Wikipedia is the largest web repository of free knowledge. Volunteer editors devote time and effort to creating and expanding articles in more than 300 language editions. As content quality varies from article to article, editors also spend substantial time rating articles with specific criteria. However, keeping these assessments complete and up-to-date is largely impossible given the ever-changing nature of Wikipedia. To overcome this limitation, we propose a novel computational framework for modeling the quality of Wikipedia articles. State-of-the-art approaches to model Wikipedia article quality have leveraged machine learning techniques with language-specific features. In contrast, our framework is based on language-agnostic structural features extracted from the articles, a set of universal weights, and a language version-specific normalization criterion. Therefore, we ensure that all language editions of Wikipedia can benefit from our framework, even those that do not have their own quality assessment scheme. Using this framework, we have built datasets with the feature values and quality scores of all revisions of all articles in the existing language versions of Wikipedia. We provide a descriptive analysis of these resources and a benchmark of our framework. In addition, we discuss possible downstream tasks to be addressed with these datasets, which are released for public use.
Paper Structure (17 sections, 4 figures, 3 tables)

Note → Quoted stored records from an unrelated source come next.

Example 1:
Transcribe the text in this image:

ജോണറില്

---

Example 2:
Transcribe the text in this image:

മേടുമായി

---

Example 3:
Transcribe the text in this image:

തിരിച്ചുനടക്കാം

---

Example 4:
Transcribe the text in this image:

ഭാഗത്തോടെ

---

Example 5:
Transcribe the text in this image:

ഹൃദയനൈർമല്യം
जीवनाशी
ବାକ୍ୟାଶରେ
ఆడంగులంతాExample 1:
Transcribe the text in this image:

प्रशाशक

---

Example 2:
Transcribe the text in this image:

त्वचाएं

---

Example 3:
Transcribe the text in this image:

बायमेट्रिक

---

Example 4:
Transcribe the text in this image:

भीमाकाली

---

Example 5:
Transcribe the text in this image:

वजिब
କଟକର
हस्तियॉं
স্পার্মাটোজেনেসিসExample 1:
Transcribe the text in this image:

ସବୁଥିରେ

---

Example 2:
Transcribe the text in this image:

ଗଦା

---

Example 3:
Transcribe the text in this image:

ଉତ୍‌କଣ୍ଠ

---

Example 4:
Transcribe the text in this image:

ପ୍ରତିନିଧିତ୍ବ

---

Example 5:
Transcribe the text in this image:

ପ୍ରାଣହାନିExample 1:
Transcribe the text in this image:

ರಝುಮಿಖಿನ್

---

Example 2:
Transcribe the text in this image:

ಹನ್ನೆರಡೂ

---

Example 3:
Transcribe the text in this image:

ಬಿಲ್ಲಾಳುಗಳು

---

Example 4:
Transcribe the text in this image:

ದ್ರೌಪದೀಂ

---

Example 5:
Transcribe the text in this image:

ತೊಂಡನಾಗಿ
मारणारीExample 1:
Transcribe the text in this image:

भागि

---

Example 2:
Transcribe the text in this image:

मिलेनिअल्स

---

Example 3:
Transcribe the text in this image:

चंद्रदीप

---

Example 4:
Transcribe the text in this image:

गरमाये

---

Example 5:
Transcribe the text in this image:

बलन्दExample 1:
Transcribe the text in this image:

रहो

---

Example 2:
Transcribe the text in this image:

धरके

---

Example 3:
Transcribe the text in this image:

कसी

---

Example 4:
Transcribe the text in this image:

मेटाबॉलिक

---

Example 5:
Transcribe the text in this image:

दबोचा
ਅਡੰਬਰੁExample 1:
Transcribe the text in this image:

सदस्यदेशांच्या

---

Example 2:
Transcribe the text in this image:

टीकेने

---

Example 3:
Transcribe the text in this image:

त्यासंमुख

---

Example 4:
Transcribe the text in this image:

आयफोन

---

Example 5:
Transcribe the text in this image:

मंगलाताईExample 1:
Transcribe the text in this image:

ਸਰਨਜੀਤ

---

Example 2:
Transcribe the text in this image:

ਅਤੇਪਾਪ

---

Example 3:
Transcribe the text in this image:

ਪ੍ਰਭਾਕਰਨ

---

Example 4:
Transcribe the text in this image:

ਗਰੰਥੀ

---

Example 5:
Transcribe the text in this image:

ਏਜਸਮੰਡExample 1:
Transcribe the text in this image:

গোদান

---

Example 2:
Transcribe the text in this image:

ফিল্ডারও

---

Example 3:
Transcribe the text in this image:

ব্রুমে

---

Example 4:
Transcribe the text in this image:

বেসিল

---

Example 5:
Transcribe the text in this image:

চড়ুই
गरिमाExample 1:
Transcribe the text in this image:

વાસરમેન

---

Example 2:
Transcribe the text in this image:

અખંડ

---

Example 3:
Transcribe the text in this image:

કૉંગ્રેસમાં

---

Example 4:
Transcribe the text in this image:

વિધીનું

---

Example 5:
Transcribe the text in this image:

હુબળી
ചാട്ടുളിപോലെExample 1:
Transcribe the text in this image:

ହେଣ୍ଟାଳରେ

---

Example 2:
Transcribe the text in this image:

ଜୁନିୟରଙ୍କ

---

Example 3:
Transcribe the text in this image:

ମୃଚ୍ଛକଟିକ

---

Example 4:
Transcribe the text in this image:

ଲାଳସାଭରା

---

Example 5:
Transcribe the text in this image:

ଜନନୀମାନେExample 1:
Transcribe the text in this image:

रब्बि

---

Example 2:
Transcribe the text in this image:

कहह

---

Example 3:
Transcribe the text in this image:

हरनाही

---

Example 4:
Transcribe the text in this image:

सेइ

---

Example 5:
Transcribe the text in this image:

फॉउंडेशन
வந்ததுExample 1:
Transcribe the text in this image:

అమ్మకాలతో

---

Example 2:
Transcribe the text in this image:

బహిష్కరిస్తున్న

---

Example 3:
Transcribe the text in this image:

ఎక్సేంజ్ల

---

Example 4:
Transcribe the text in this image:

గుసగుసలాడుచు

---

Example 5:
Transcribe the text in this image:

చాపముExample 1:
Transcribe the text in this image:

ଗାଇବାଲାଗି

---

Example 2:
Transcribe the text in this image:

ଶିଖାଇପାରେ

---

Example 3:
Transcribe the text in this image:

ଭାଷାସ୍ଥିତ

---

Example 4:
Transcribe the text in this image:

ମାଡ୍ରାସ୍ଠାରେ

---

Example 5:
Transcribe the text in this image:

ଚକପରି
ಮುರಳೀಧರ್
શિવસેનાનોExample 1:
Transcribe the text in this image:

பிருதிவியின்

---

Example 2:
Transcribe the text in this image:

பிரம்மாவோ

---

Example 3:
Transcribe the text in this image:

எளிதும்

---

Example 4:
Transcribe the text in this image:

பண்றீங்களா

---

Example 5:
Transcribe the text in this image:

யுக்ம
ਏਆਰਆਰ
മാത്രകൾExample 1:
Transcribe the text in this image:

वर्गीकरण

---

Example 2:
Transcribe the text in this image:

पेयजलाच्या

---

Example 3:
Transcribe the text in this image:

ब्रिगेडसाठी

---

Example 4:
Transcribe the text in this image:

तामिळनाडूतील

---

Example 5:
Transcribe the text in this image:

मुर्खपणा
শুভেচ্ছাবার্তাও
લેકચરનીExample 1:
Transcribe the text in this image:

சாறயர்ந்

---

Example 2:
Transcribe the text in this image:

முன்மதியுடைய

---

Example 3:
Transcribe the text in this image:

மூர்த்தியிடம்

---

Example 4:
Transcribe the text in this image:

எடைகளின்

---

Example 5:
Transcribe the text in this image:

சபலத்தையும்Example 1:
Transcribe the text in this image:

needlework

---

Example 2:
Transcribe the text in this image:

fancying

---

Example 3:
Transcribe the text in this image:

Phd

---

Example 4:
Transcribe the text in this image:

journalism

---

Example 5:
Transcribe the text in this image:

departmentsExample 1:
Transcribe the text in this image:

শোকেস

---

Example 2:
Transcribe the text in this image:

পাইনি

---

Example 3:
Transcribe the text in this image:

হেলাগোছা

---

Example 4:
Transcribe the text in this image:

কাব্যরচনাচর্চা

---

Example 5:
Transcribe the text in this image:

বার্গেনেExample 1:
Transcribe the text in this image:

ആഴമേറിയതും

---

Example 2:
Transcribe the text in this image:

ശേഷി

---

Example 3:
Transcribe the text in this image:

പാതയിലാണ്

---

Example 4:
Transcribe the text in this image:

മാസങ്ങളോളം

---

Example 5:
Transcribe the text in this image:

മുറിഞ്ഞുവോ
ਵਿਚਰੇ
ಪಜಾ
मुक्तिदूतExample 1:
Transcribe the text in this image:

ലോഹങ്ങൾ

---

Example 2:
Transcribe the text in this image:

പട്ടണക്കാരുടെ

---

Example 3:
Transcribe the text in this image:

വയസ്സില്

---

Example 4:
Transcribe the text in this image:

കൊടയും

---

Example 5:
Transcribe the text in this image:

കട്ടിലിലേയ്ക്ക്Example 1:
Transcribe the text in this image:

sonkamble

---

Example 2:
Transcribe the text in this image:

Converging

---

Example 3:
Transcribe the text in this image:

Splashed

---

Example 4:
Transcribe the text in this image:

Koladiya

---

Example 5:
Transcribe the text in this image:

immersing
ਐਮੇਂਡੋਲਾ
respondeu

This paper contains 17 sections, 4 figures, 3 tables.

Figures (4)

  • Figure 1: English Wikipedia article about Catalan Rumba.
  • Figure 2: Box plots of the feature distributions for the top 9 Wikipedia language versions by editing activity: English (en), German (de), French (fr), Spanish (es), Italian (it), Russian (ru), Japanese (ja), Chinese (zh) and Vietnamese (vi). Each box plot represents the distribution of feature values of the latest revision of each article in a given language version.
  • Figure 3: Box plots of predicted article quality over time for the top 9 Wikipedia language editions by editing activity. Each box represents the predicted quality scores of the latest revision up to a given year of each article in a given language edition of Wikipedia. Color darkness corresponds to the time dimension, the darker the more recent.
  • Figure 4: Confusion matrix of class distributions of the articles as predicted by our model for (a) English Wikipedia and (b) French Wikipedia.